Why Do Nonprofits Need a Board?

Boards are the governing body that steward nonprofit organizations and hold the ultimate decision-making authority for their organization.  

When an organization is incorporated, the state in which the incorporation takes place assigns responsibility for the organization’s affairs to a governing board, usually referred to as the Board of Directors. This means the state grants the board the legal authority to establish policies designed to shape the work of the organization and that board is ultimately accountable to the state for the discharge of its legal responsibilities. Nonprofit governing boards are expected to uphold the public trust by ensuring the organization carries out the purposes for which it was established and that it does so in a responsible and accountable manner. (Board Fundamentals)

As explained in Putting Purpose First, board service is more than simply fiduciary oversight. Establishing an organization’s purpose and setting its strategic direction is the most essential of the board’s three leadership roles and the backbone for all that the organization is and does. The board works in partnership with the chief executive and staff (if the organization has them) to articulate the organization’s purpose and guiding values and agree on a shared vision for the future as well as strategies and goals to achieve that vison.

No organization can do its important work without resources to support its work. Three interconnected types of resources are necessary:

  1. the people to do the work
  2. the money to support people, systems, and programs
  3. the connection with individuals and other organizations to earn the trust and respect of those the organization seeks to support or serve.

While the board itself does not cultivate and secure these resources on its own — it does so in partnership with the chief executive and staff  it has the ultimate responsibility for ensuring that these resources are in place. 

The board is responsible for ensuring that the organization is accountable to its purpose and operating ethically and responsibly in all ways. It provides an essential safeguard for addressing impropriety or lack of performance that would threaten the organization and its work. The role is critical even when things are going well, because neglecting it can put the organization at risk of failure. A board therefore must take its oversight role seriously, and its constituents must be made aware that the board is doing so. Key components of this role include evaluating and supporting the chief executive, ensuring legal and ethical integrity, providing financial oversight and strategic deployment of resources, managing risk, and monitoring progress toward implementing organizational strategy.

State laws explicitly indicate that nonprofit governing boards assume the fiduciary role for the organization’s well-being. These laws designate overall responsibility and liability to that board.
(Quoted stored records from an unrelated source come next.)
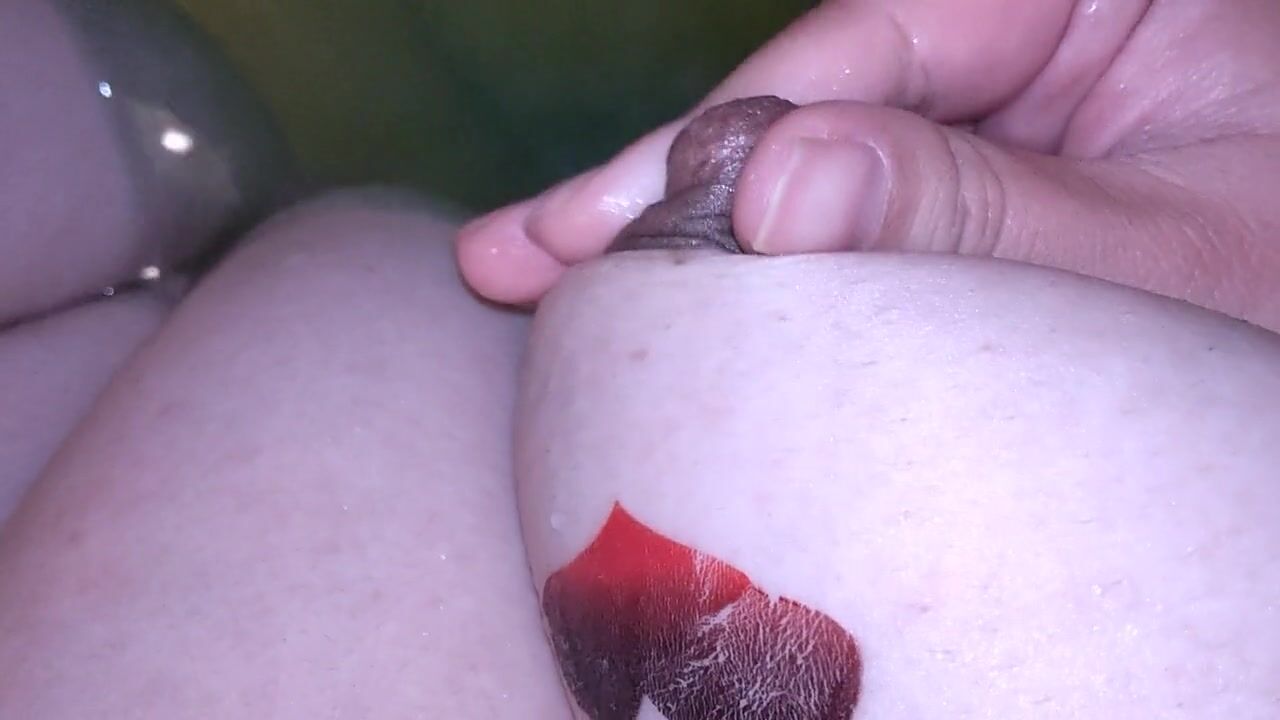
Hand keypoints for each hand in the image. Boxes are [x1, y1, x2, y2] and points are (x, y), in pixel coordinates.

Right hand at [456, 0, 1279, 331]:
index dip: (744, 138)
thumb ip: (976, 211)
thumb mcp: (1164, 252)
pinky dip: (740, 267)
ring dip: (667, 229)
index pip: (882, 40)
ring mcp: (985, 116)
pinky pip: (833, 219)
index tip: (633, 228)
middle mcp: (1023, 37)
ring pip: (800, 160)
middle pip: (806, 95)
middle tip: (520, 252)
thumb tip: (778, 193)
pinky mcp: (962, 193)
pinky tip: (645, 288)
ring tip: (529, 271)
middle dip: (658, 183)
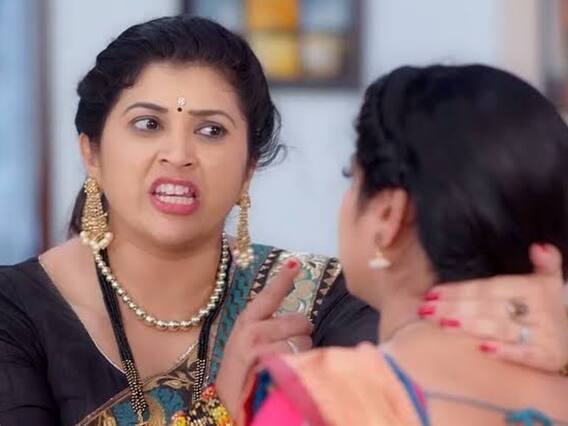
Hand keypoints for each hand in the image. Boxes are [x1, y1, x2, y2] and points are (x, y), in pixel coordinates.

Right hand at [215, 258, 312, 415]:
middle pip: (299, 320)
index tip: (295, 263)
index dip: (283, 278)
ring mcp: (260, 348)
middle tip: (290, 347)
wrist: (224, 405)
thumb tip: (299, 322)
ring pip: (303, 342)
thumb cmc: (241, 374)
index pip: (269, 295)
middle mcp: (252, 331)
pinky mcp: (268, 366)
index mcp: (247, 322)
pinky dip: (299, 368)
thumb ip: (269, 328)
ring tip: (285, 366)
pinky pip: (299, 360)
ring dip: (302, 354)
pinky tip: (284, 375)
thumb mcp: (247, 346)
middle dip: (302, 334)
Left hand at [419, 243, 567, 372]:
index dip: (460, 290)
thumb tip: (538, 246)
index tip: (432, 293)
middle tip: (427, 309)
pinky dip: (504, 351)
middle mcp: (540, 310)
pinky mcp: (547, 357)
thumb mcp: (548, 282)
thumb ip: (544, 263)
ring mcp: (544, 334)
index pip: (489, 287)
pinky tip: (482, 349)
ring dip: (471, 325)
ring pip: (501, 328)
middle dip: (456, 307)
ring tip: (443, 323)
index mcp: (534, 288)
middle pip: (489, 306)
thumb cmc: (548, 308)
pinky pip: (524, 354)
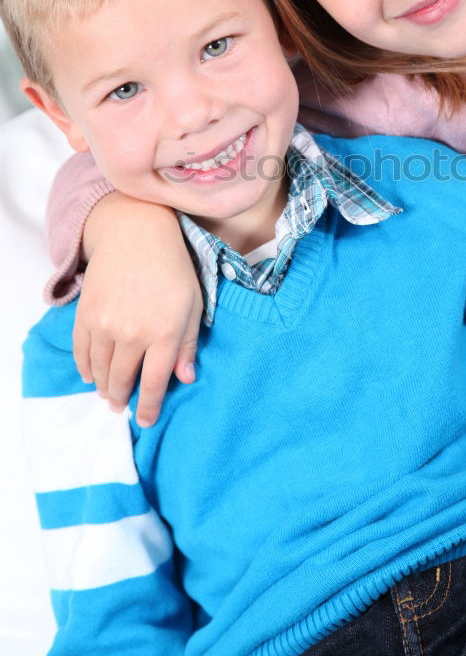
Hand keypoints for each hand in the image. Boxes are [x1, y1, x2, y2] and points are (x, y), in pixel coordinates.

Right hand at [73, 192, 201, 426]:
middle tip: (121, 407)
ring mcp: (105, 325)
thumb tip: (185, 379)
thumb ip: (188, 344)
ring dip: (104, 387)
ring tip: (108, 395)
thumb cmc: (173, 270)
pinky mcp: (85, 315)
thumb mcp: (193, 305)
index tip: (144, 421)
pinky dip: (86, 368)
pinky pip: (81, 352)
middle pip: (122, 381)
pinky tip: (91, 375)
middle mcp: (132, 333)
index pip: (153, 383)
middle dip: (122, 398)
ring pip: (100, 371)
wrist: (136, 234)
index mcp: (164, 333)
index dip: (148, 407)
In addition to the board’s responsibilities as a governing body, individual board members are bound by their legal obligations: the duties of care, loyalty, and obedience. These duties serve in the courts as the test for compliance if a board member’s performance or decisions ever become a legal issue.

BoardSource recommends boards fulfill their role comprehensively when they focus on their fiduciary role, as well as their roles in strategic and generative governance, which together can expand and enhance the board’s experience, engagement, and reach.

As evidenced in Purpose-Driven Board Leadership boards represent and govern our organizations on behalf of communities and are responsible to those communities. Who is on the board can drastically change how the board operates and what role it plays.

While board composition may vary, a board that is homogeneous in any way risks negatively impacting its ability to make the best decisions and plans for the organization. Boards that lack racial and ethnic diversity are particularly concerning, as they may select strategies and plans that ineffectively address societal challenges and inequities, or even reinforce them.

The board acts on behalf of the stakeholders of the organization. A board that is familiar with its constituency and their needs is better able to steer the organization in a direction that is responsive to and authorized by those it serves.